Task brief
In the commentary below, rewrite the stretch from "Given depictions of" through "such a threat.", putting "intensity" in place of "virulence" each time it occurs.

Make Margaret Atwood Fiction Again
January 16,2018
The reference is to the award-winning author, Atwood, who in 1985 published a dystopian novel, The Handmaid's Tale, that took place in the near future of that time.
The story also ran as a drama on Hulu, premiering in April, just three months after Trump assumed office.
The story focus is a government under the control of “right-wing fundamentalists” who rename the United States, calling it “The Republic of Gilead,” a totalitarian theocracy in which women are subjected to property status, and some are used as sex slaves, or “handmaids” of service, who must bear children for infertile patriarchal families.
As Trump's presidency unfolded, Hollywood couldn't resist the opportunity to paint his Christian supporters as anti-woman and executioners of homosexuals. And it came as no surprise to us that when the soonest opportunity presented itself, Hulu's hateful depiction of Christians would be rewarded with accolades, trophies and self-aggrandizing pats on the back, culminating with a stunning six major Emmys, including best drama, in addition to three more Emmys awarded during an earlier ceremony: nine total.
Given depictions of hated people groups at levels of similar virulence in history, Hulu's "The Handmaid's Tale" is more deserving of trophies made in the image of NAZI propagandist Joseph Goebbels than some nameless winged woman.
The virulence of spite from the left follows a pattern.
Those protest signs were based on left-wing ideologue fears that Trump's rise – or anyone other that a left-wing ideologue's rise in power – is ultimately a threat to human freedom. Everything not in line with leftist orthodoxy is such a threat.
So from the signs, and a recent interview of Atwood that was reported in the Boston Review, we may conclude that many on the left think Trump is the second opportunity for a totalitarian theocracy since Ronald Reagan.

Material provided
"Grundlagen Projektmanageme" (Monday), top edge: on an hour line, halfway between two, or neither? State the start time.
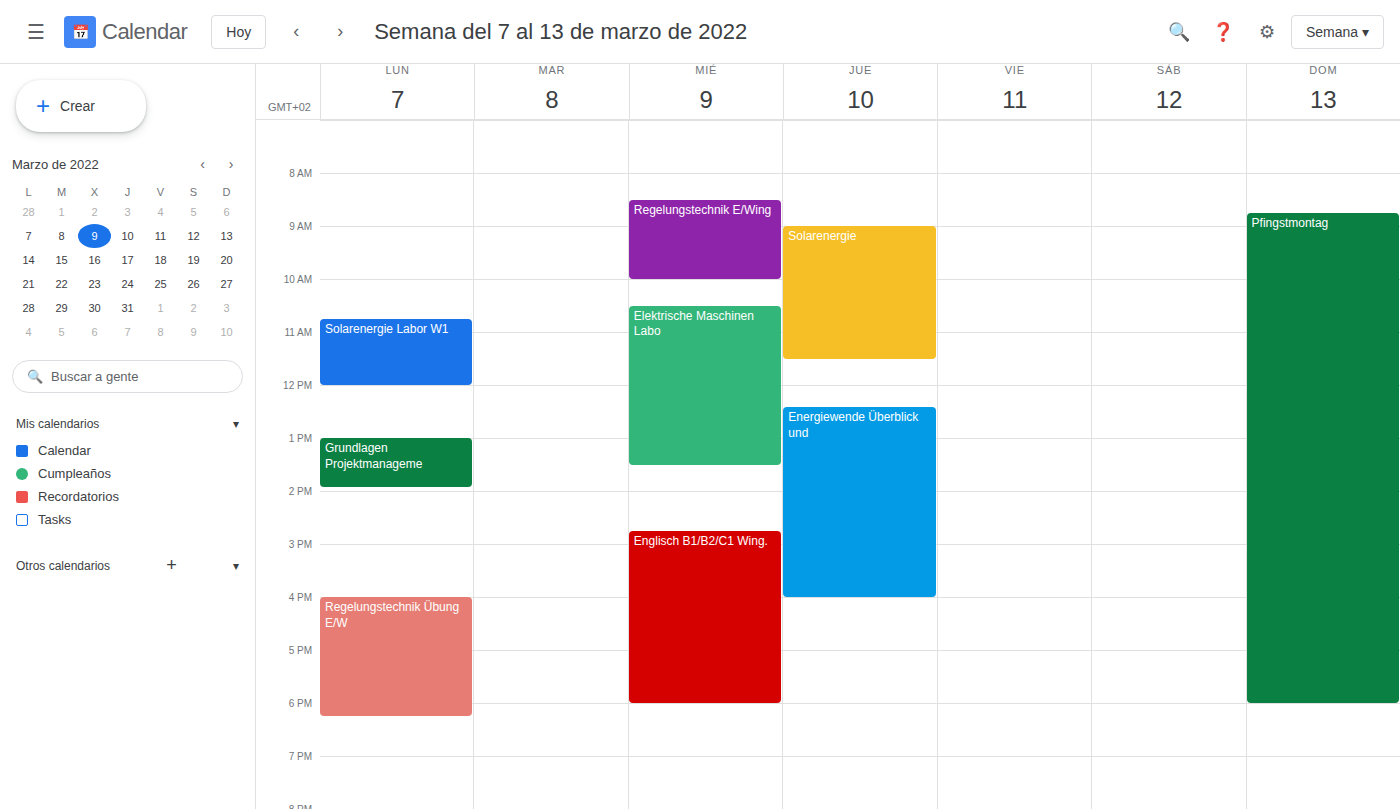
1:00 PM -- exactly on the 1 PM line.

Result below
Given depictions of hated people groups at levels of similar intensity in history, Hulu's "The Handmaid's Tale" is more deserving of trophies made in the image of NAZI propagandist Joseph Goebbels than some nameless winged woman.
The intensity of spite from the left follows a pattern.
Those protest signs were based on left-wing ideologue fears that Trump's rise – or anyone other that a left-wing ideologue's rise in power – is ultimately a threat to human freedom. Everything not in line with leftist orthodoxy is such a threat.